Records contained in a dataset
* * *
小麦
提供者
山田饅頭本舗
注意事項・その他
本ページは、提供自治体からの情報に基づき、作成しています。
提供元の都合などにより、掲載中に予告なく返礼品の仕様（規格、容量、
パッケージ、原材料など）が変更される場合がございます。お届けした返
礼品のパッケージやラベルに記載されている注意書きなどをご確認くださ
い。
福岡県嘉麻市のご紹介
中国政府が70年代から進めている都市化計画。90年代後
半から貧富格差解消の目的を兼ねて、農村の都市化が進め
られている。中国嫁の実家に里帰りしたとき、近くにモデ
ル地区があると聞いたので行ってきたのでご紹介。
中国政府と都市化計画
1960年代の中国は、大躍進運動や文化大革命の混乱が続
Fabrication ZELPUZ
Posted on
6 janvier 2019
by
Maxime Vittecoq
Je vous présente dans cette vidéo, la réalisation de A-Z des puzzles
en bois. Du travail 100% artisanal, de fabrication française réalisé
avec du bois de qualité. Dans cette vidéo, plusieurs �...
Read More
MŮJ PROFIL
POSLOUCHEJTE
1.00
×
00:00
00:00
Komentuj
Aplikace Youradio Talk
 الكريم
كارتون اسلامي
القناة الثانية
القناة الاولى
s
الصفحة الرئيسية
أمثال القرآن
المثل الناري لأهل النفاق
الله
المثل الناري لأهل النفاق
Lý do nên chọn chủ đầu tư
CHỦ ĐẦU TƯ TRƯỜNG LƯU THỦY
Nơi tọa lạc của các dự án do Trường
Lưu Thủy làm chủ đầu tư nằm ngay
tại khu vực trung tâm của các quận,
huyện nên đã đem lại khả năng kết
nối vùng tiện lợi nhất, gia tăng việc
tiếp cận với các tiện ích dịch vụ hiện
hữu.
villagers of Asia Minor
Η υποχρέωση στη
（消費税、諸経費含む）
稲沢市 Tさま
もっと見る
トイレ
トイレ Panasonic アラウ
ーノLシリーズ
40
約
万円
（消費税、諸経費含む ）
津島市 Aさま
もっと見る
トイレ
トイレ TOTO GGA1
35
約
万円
* * *
### PROBLEM TO SOLVE
Reproduce the listing from its first line through the line that contains "られている。中国嫁の実家に里帰りしたとき、近くにモデ", including both of those lines.

### WRITTEN RESPONSE
小麦
提供者
山田饅頭本舗
注意事項・その他
本ページは、提供自治体からの情報に基づき、作成しています。
提供元の都合などにより、掲載中に予告なく返礼品の仕様（規格、容量、
パッケージ、原材料など）が変更される場合がございます。お届けした返
礼品のパッケージやラベルに記載されている注意書きなどをご確認くださ
い。
福岡県嘉麻市のご紹介
中国政府が70年代から進めている都市化計画。90年代後
半から貧富格差解消の目的を兼ねて、農村の都市化が進め
られている。中国嫁の実家に里帰りしたとき、近くにモデ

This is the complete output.